There’s so much more history attached to their lives and the meals they ate than I originally thought. Having taken an entire year on American History in high school, none of this information is every mentioned. Slaves are always depicted as over-worked slaves that are starving and essentially, they have no life outside of working. They work from dawn to dusk and are mistreated by their slave masters. The viewpoint is always seen from their masters and never from the slaves themselves – so this image that can be seen from this piece is a bit jarring. It’s almost as if history textbooks have clumped all slaves together into one category called “slaves” and have created a stereotypical image of them. Harris’ piece refutes this and mentions that as you go more south or west, “the harder they [the slaves] are worked, and the worse they are used”.

My question would be is it acceptable to clump these slaves together as one instead of showing their lives as they were in Harris’ article? Why don’t we focus more on the live of these slaves considering there was an entire war about them? I feel like depicting them all as one isn’t correct for those slaves that had a more “normal” life. This article shows that for slavery – it’s a very messy and blurry line that I feel like hasn’t been drawn properly.

In High on the Hog, the Jessica Harris often reference family cooking throughout the excerpt. Family food history doesn’t necessarily involve simply food passed down from one generation to another. Family food can have much deeper links than just involving a household itself. It can link to a wider range of people, even be a representation of a group of people. The areas involving food is a key heritage between the author’s heritage and a connection to her own family.

In the beginning the author would often reference her family cooking and her mother’s interest to the past involving slavery.
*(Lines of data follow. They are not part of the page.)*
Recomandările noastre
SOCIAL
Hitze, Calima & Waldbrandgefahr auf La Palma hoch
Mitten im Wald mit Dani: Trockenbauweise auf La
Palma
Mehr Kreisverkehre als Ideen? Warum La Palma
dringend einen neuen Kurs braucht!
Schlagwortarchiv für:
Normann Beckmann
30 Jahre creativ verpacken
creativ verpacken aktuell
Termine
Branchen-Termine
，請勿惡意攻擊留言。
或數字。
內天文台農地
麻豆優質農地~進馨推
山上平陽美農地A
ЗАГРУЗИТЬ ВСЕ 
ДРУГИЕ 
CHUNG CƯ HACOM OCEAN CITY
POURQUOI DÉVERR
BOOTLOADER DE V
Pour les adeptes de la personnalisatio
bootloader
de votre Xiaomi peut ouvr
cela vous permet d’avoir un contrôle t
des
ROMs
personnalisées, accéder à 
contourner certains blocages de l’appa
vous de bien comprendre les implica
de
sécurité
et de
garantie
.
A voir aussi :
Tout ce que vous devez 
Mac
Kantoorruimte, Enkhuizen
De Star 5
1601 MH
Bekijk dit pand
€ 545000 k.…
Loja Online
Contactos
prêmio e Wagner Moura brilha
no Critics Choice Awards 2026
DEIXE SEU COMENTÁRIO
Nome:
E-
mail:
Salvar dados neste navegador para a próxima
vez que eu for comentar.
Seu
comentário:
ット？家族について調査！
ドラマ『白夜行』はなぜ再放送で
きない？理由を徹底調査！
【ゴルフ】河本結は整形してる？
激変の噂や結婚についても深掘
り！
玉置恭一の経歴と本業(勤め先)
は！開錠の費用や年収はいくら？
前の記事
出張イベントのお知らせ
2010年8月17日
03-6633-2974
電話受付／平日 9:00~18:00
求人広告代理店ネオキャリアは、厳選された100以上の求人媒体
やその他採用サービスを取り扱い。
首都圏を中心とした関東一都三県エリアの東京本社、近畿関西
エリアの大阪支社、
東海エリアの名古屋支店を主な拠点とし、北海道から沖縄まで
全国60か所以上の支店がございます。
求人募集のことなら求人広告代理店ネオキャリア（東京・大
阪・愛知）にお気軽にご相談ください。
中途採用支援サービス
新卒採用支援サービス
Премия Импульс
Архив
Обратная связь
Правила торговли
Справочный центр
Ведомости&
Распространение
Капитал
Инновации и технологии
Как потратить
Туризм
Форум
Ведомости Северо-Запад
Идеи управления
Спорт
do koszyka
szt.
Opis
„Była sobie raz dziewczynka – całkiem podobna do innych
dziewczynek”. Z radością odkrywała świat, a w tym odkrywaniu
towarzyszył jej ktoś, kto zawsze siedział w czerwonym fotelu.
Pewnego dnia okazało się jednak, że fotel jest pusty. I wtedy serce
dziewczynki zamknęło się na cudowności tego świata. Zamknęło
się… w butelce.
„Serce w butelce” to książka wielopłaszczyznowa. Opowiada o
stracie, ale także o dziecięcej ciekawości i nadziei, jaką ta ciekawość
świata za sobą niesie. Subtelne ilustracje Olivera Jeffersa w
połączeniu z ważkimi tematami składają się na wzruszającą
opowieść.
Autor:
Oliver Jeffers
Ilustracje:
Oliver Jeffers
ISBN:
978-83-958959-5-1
This would lead into the work itself as she provides an overview of plantation living and lifestyle for the slaves. It goes from structuring in the earlier days to accounts given of their lifestyle. What is interesting is how the author doesn’t focus on a certain group of slaves, but that of various different areas and people. This overarching unification of food provides similar accounts in terms of types of food that was available and how a distinct style of cooking came to be. It also provides the read an understanding of how these slaves bonded and how similar they were as to imply a collective whole whilst still being having individualistic aspects.

The accounts provided by the author involves not only slaves, but those on the outside looking in. It showed a clear difference between the two different kind of peoples during the period, not just in the style of the accounts, but also a separation compared to the slave accounts. Throughout the piece those looking out to within give factual descriptions of what the slaves had to eat. While the narratives explain a much more personal response of what they had to deal with during the time period.

Even as the work is mostly a description piece of history, it also shows a connection to what the author considered important. Even separated into regions there grows a distinct culture of food that even with different ingredients showed a foundation that would change throughout a household. This food culture is harsh, but the people made it their own. It is tied to them in both history through family heritage and documents connecting various people and places together.